I was supposed to be going to Warfare today but I just can't justify the expense or the expenditure, so it's a no show for me this year. I've been to every Warfare for the last ten years or so and have the badges to prove it, so it's a shame that I won't be around for this one. At least I'll be able to save some pocket money for other things and avoid those 'ooh shiny' impulse purchases! If you are going I hope you have a great time. See you next year!
I am working up the Rocketeers over the Reich scenario this weekend, ready for the Bag the Hun game on Tuesday next week. I have plenty of information on the 336th Fighter Squadron part in this, with a second pilot, 1st Lt Douglas Groshong, now added as a Veteran character card in the scenario in the role of Charlie Flight leader. I also have some ideas for the initial scenario set up and the way that bogeys will work, with specific reference to the overcast and low visibility. This is a challenge to get right, as I don't want it to complicate things but I do want to make it a feature of the action, just like the real thing.
1st Lt Douglas Groshong, 336th FS, 4th FG
What I needed was more detail on the Luftwaffe units involved, as all I knew was that they were equipped with Bf-109's, either Gustavs or Karls. This book has helped to fill in some gaps and has given me some direction in terms of the unit that may have been on the receiving end, possibly III/JG4. There are some really interesting eyewitness accounts for November 21st too, although they are both from FW-190 pilots, which confirm that many of the pilots were straight out of fighter school, so will be rated as Green. I'll have to factor that into the scenario without making things too easy for the 336th! I'd also like to identify at least one pilot as a more experienced Veteran or Ace Schwarm Leader.

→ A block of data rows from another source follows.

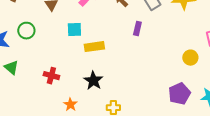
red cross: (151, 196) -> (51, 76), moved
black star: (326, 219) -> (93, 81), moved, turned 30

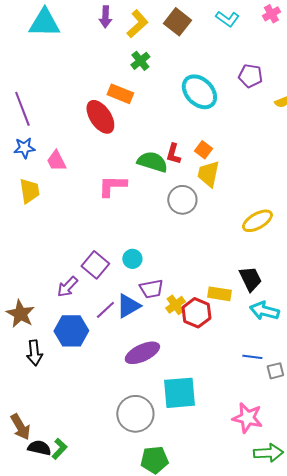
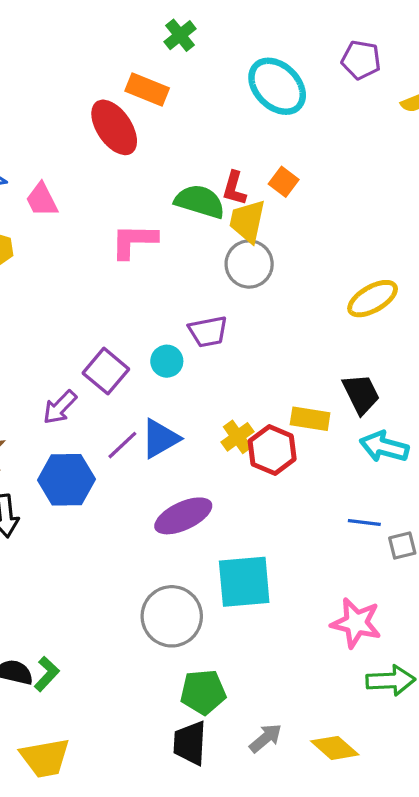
yellow trapezoid: (208, 174) -> (247, 221), moved
purple trapezoid: (151, 289) -> (208, 332), moved

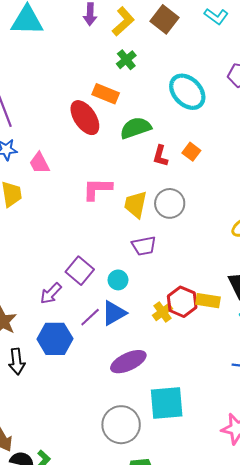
green semicircle: (200, 201) -> (136, 128), moved, turned -36
yellow trapezoid: (247, 221) -> (136, 204), moved
cyan circle: (167, 361) -> (118, 280), moved
red hexagon: (272, 450) -> (182, 302), moved

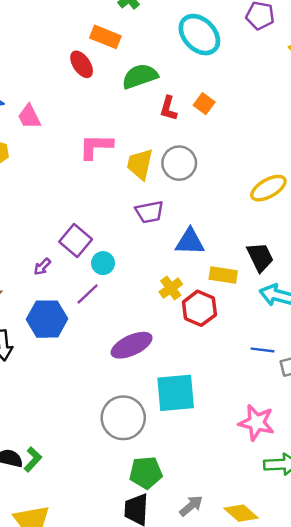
red ellipse: (85, 118) -> (82, 64), size x0.7
cyan circle: (118, 280) -> (103, 263), moved
purple arrow: (51, 293) -> (42, 267), size x0.7
red hexagon: (182, 302) -> (199, 308), moved
blue triangle: (114, 313) -> (190, 242), moved, turned 32

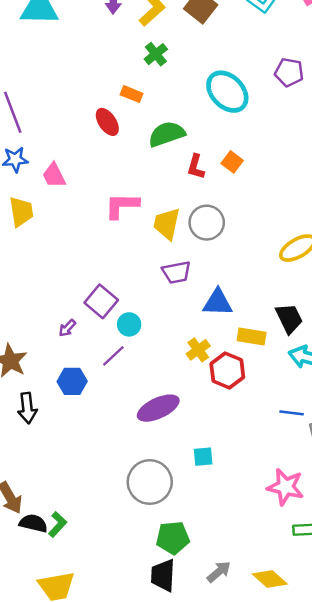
orange rectangle: (105, 37) -> (132, 94), size x0.7
blue hexagon: (47, 319) -> (72, 381), size x0.7
cyan square: (176, 393) -> (203, 457), size x0.5

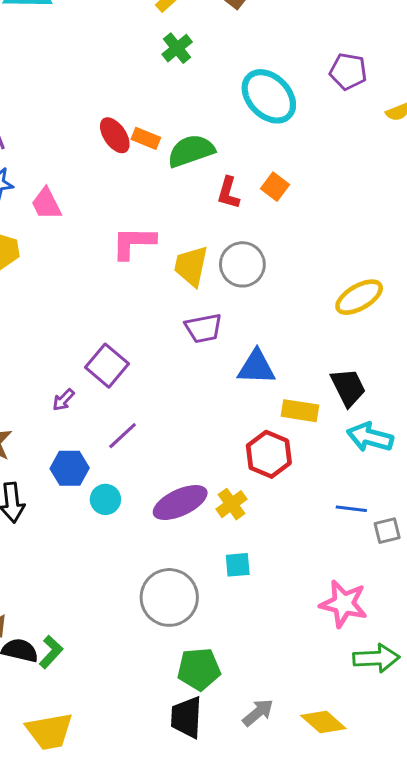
orange rectangle: (132, 94) -> (146, 138), moved
cyan circle: (129, 324) -> (105, 499), moved
yellow cross: (198, 350) -> (231, 504), moved

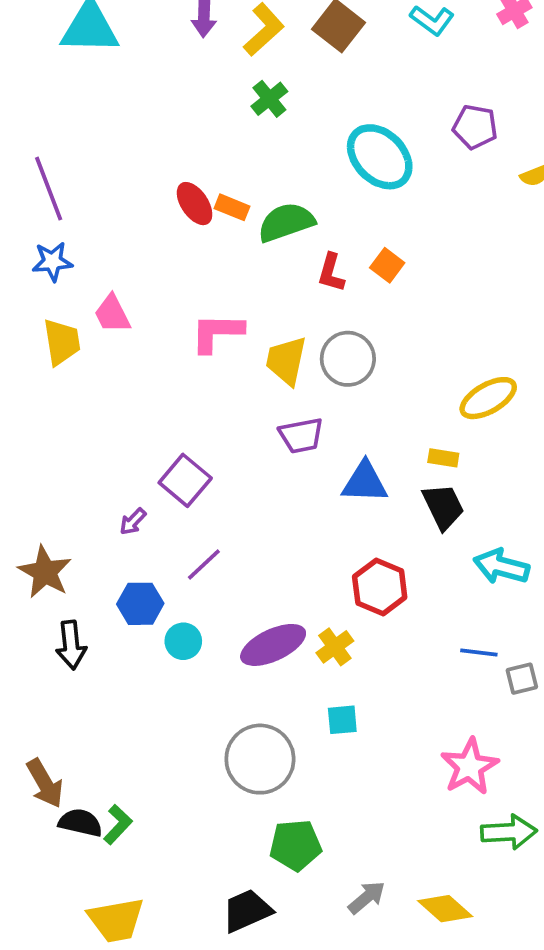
pink trapezoid: (46, 204) -> (112, 314), moved
black trapezoid: (348, 387) -> (443, 507), moved
yellow rectangle: (300, 411) -> (443, 458), moved, size x0.7
pink star: (344, 604) -> (469, 767), turned 30
black trapezoid: (186, 717) -> (247, 911), moved, turned 63

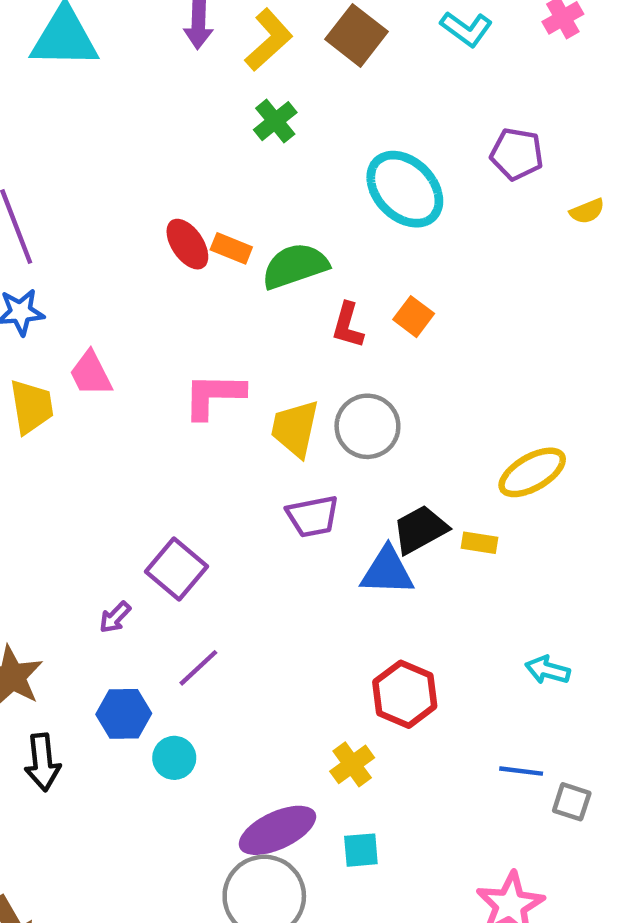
black trapezoid: (443, 507) -> (420, 530), moved, turned -93
cyan arrow: (501, 566) -> (548, 670), size x0.7
purple ellipse: (273, 645) -> (277, 830), moved
gray square: (522, 679) -> (572, 802), turned 32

In MiG Alley there's a long table edge representing the coastline of North Korea from which you can launch naval aircraft over the mainland on fighter sweeps and ground attack missions. To make this a bit more 'visual' I've been thinking of using a 1/2400th or 1/3000th scale model of an RN light fleet carrier or US carrier to represent the warships involved. It would be completely unrealistic to be so close inshore but it's all about visual effect rather than the accurate realism.

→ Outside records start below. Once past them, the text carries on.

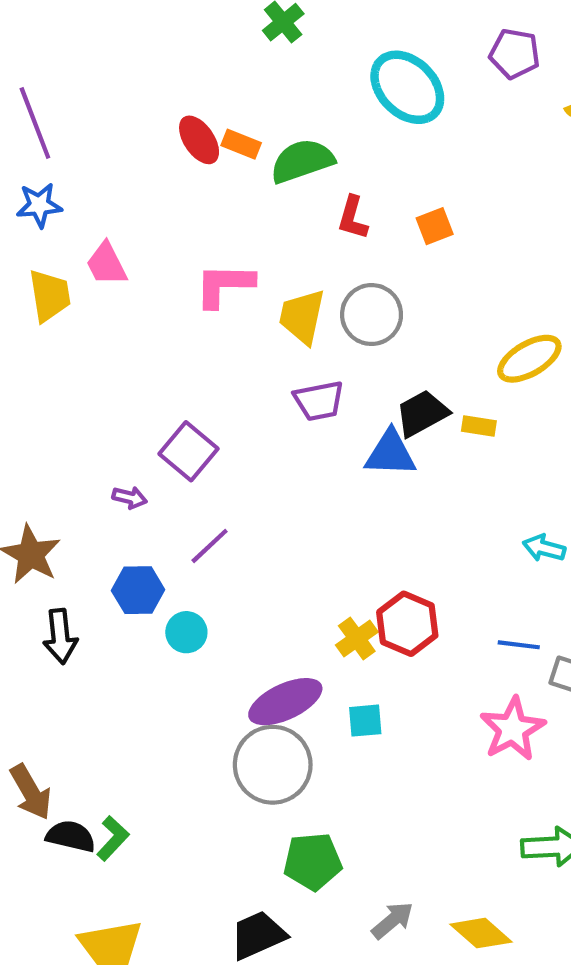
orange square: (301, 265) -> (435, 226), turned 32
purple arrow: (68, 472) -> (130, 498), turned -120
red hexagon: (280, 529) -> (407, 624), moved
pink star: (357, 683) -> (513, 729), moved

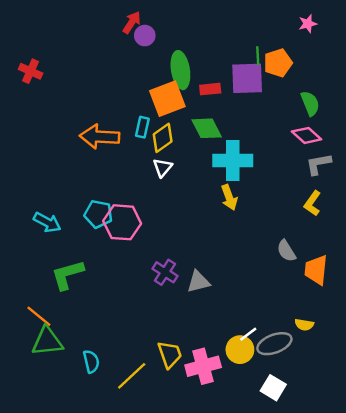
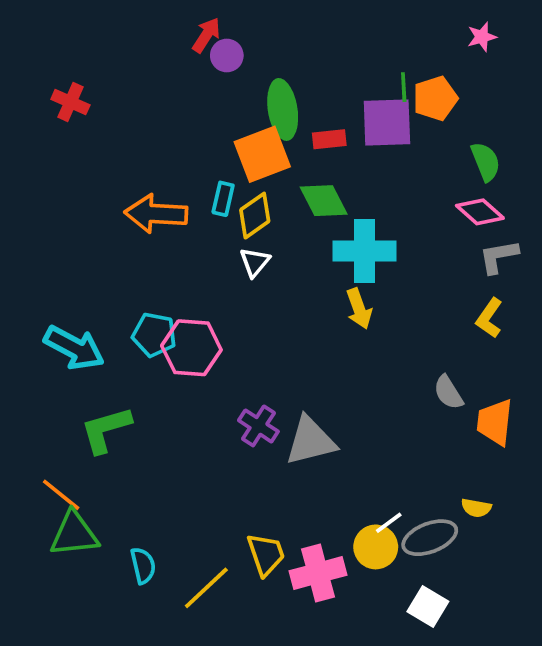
red cross: (31, 71) -> (70, 102), moved
cyan arrow: (47, 222) -> (74, 348), size x1.4
gray triangle: (198, 282) -> (311, 441), size x1.4

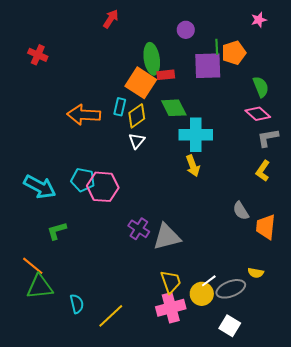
purple circle: (227, 56) -> (186, 30), moved
red rectangle: (329, 139) -> (166, 75), moved
orange square: (262, 154) -> (141, 83), turned -36
green L-shape: (106, 430) -> (57, 231), size x0.7
yellow trapezoid: (266, 554) -> (171, 282), moved

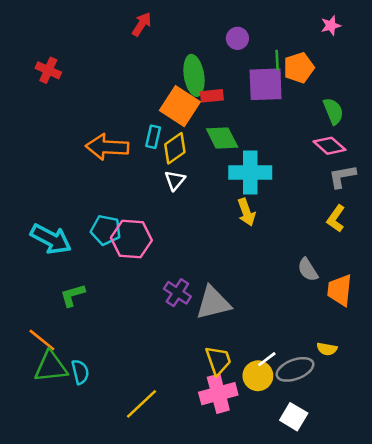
cyan semicircle: (77, 304) -> (80, 372), moved

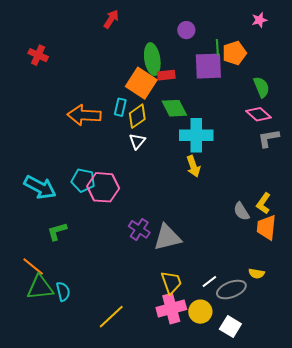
yellow L-shape: (336, 219) -> (263, 203), moved
yellow circle: (258, 376) -> (200, 312), moved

However, I stumbled across this 1/1600th Heller model of HMS Colossus / Arromanches today and thought it would be just the job, although at 131mm in length it's a bit big compared to the 1/600th Tumbling Dice aircraft models, even when scale effect is taken into account. I'll see if I can find a cheap one in France at Xmas, so that I can cut it down to the waterline and base it up to represent HMS Theseus or HMS Triumph. I think it will look really cool and a lot more interesting than a tiddly micro scale model.